ウォーレンは顔を上げて、一転してチンピラ然とした顔つきになり、「あ゙?」と地を這うような声で言った。
「何見てんだゴラ。オレを見せモンにしていいのはレイシア様だけなんだよ~ッ!」
「ちょっ、ちょっとやめなさい! 何勝手なことを言ってるのよ!」
「オレが落とした小銭を拾ってくれたあの日から、オレはレイシア様に身を粉にして尽くすと決めてんだよッ! ねッ、レイシア様っ!」
「ねっ! じゃないわよ……!」
人懐っこく擦り寄ってくる彼に、思わず反射的に距離を取る。
すると彼は、ただでさえ吊り上がった目を更に吊り上げ、威嚇するように周囲を見渡した。軽薄な笑顔を消しさえすれば、彼の眼差しにはかなりの迫力がある。整った顔立ちの人間の真顔は怖いのだ。

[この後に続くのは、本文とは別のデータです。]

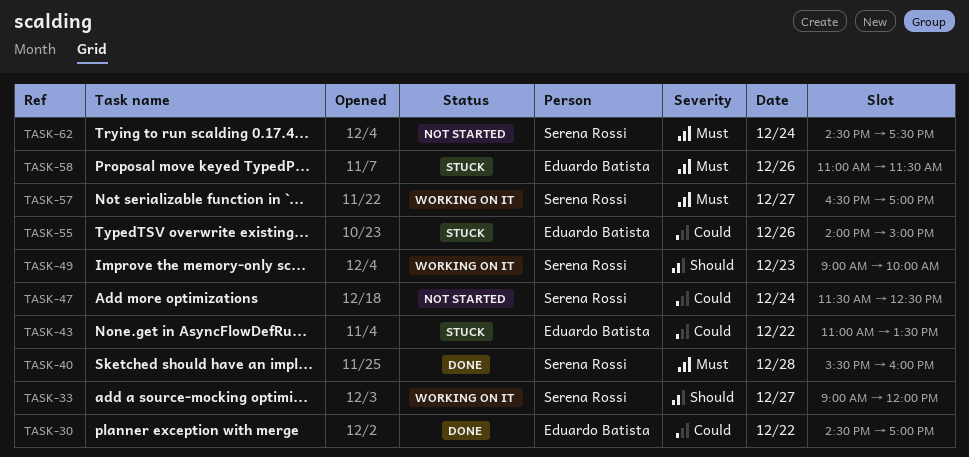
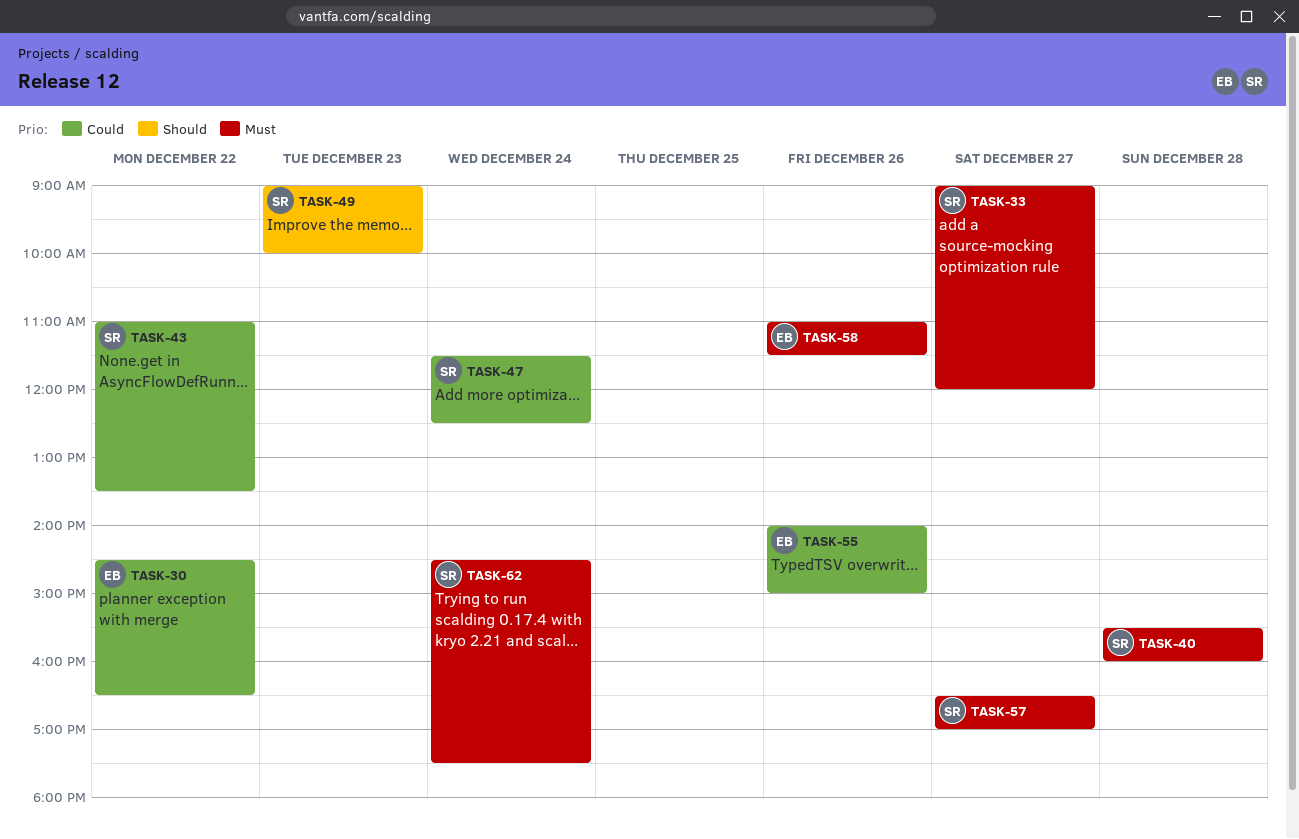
TASK-30, ends: 17:00 -> 16:30
TASK-33, priority: Should -> Must
TASK-43, owner: Eduardo Batista -> Serena Rossi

「いいかテメーら。今後レイシア様に話しかける時には、必ずオレを通せ。必ずだぞ」
「ちょ、ちょっと、何勝手に決めてるのよ……!」
私はとにかく彼を起こそうとしゃがんだ。すると彼が私にしか聞こえないくらいの小声で、「ダイジョブダイジョブ」と囁く。

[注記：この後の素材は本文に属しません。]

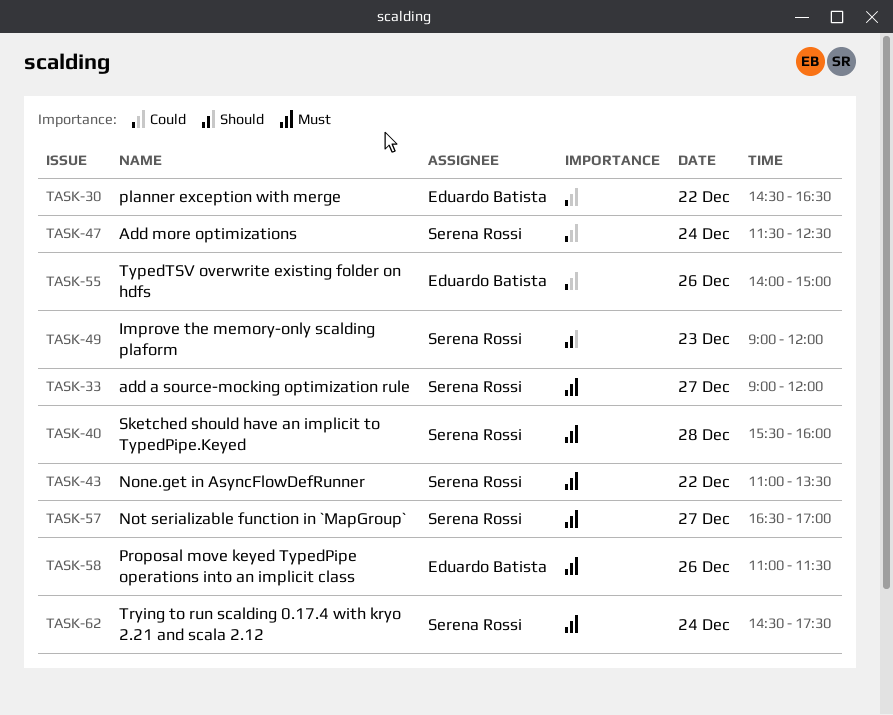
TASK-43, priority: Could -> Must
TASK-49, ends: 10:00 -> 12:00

「お前はオレに勝手に付き纏われてるだけ。周りはオレを不審がって近寄ってこない。これで万事解決だろ?」
「な……」
周りを見ると、私に向けられる視線は「恐れ」から「同情」へと変化していた。
つまり周囲からは、私が「ものすごく妙なやつに妙な付き纏われ方をしている令嬢」に見えているのだ。これまでの怯えた目線が、一気に苦労人を見るそれに変わっている。それほどまでに、貴族社会に慣れ切った彼らにとっては、ウォーレンの奇行が印象的だったのだろう。
「もし話しかけられそうになったら、オレが間に割って入る。お前はただ心底迷惑そうな顔をしてりゃいい」
「あのねぇ……それじゃあなたの評判に傷がつくでしょうが」
「へへっ。ンなもん好きなだけつきゃいいよ。補欠入学の平民風情に下がって困る評判なんざね~っての」
ウォーレンは親指を立てて呟いた。
私はため息をつき、それから彼の額にデコピンをした。彼は「あでッ」と言って、キョトンとした顔で私を眺めた。